Yes you can run the Ultraheat without fan but obviously will not get as good distribution of heat throughout the van. In fact this feature is one advantage of the Ultraheat over a combi boiler as you can use it on gas only with no battery drain at all when camping without electric hookup.
To find the problem you really need to dive in with a multimeter and find out if you are missing 12V to the fan or not.

Trevor


----------



## Pudsey_Bear (Sep 25, 2008)

My fan switch is a bit dodgy on my S3002 so look there first, try using some switch cleaner on it, also turning it to and fro to see if it come on, also the slider switch needs to be used it too could use some contact cleaner, fan is a last resort on mine as it is only vivible with a mirror and a cow to work on.
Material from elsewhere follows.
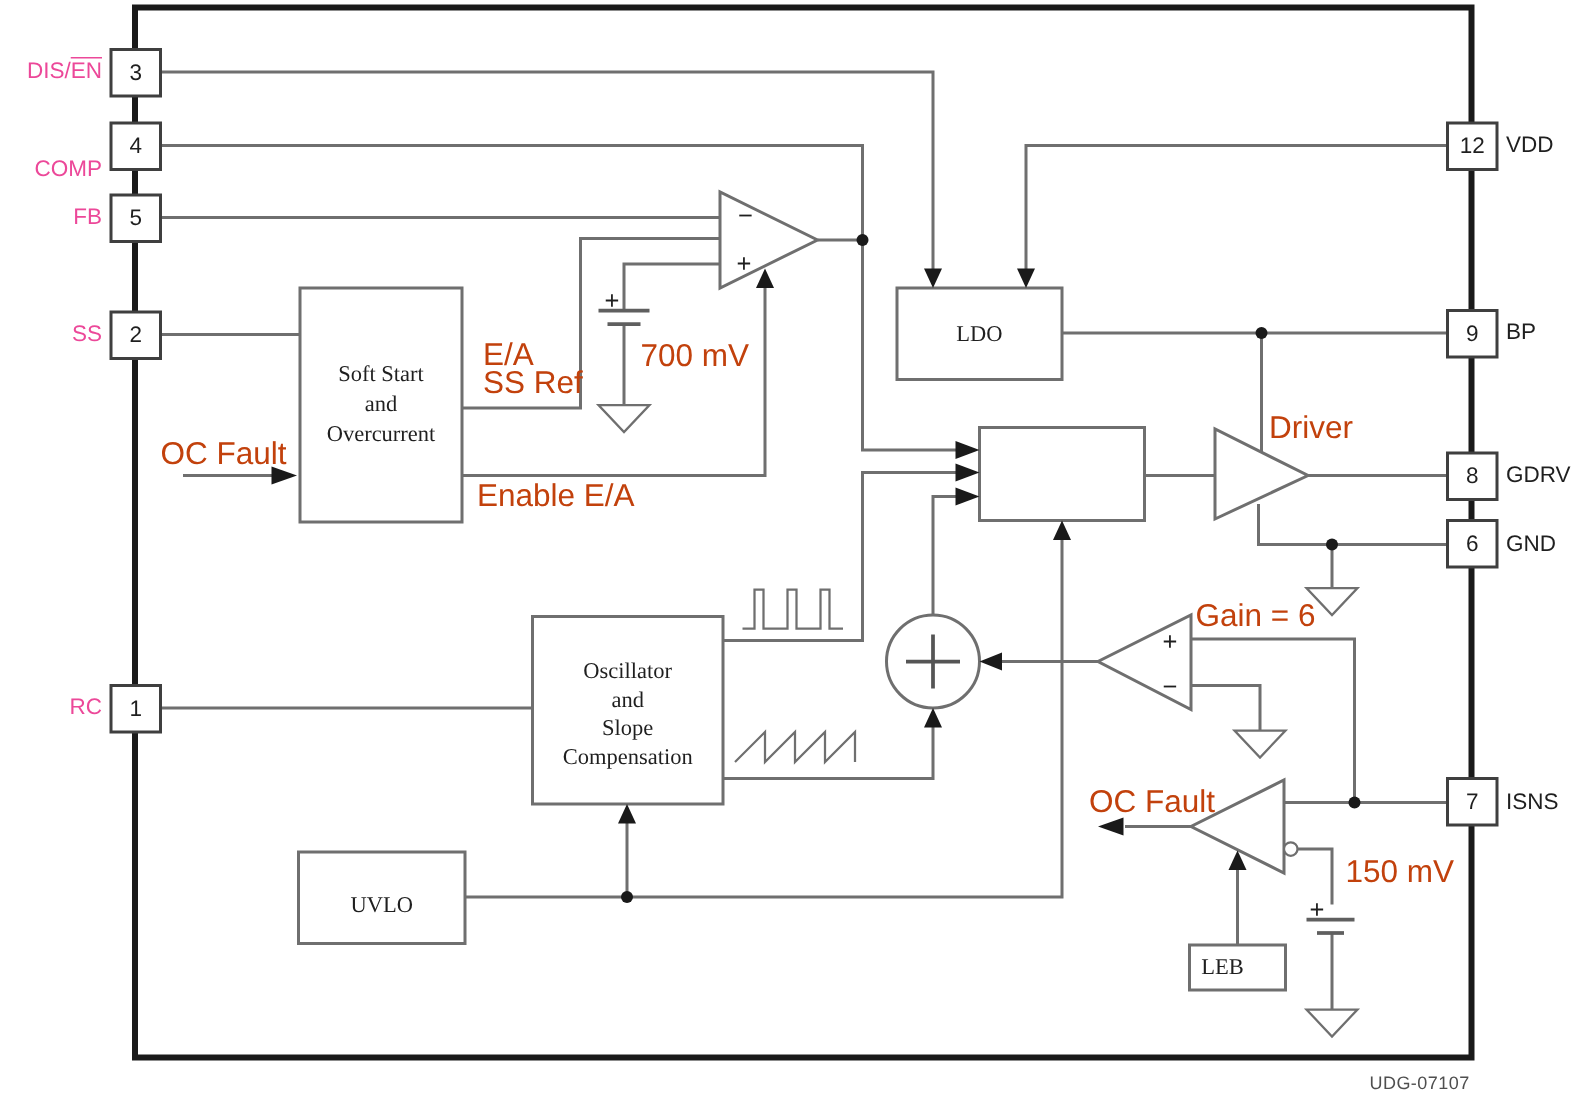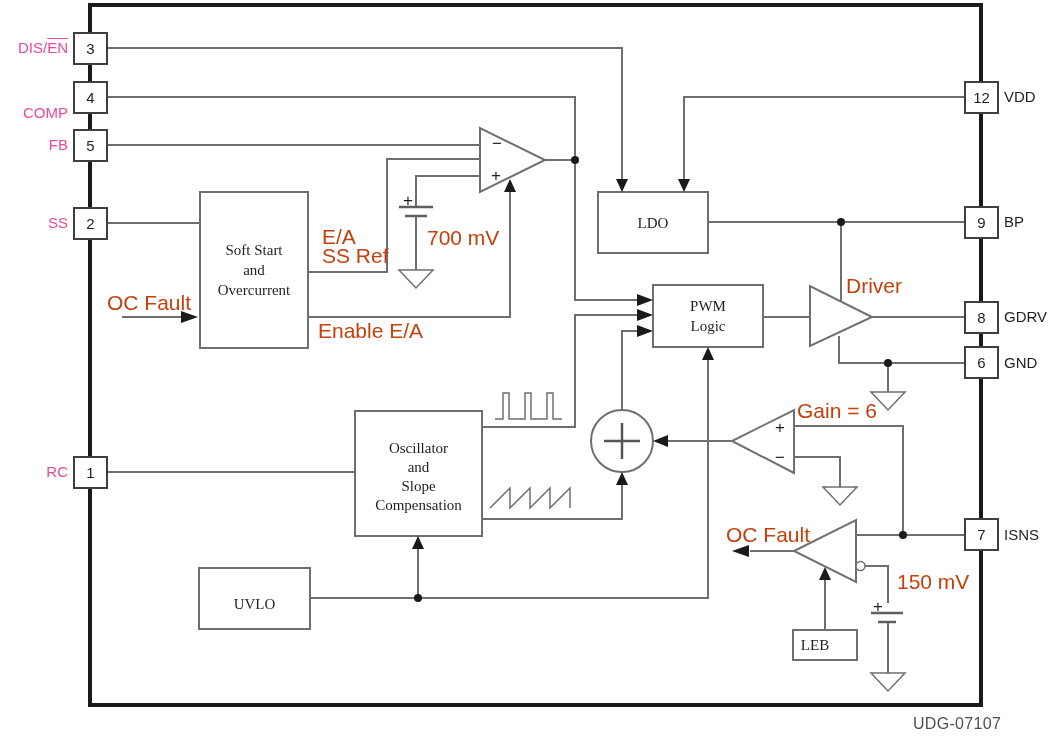"PWM" div.blocktext { html: <div>PWM Logic</div> -> none }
No idea of the age of your van as you give no info, but there are plenty of used fans out there, not sure if it's still available as a new spare or not.


----------



## Pudsey_Bear (Sep 25, 2008)

Not in the list of parts but the switch is if needed.

http://www.leisureshopdirect.com/caravan/gas/truma_fires/trumatic_s3002_gas_heater_spare_parts.aspx


----------



## trevorf (May 16, 2005)

Yes the switches can and do wear

Here it is I think:-

http://www.leisureshopdirect.com/caravan/gas/product_28063/truma_trumavent_teb2_fan_control_switch.aspx


----------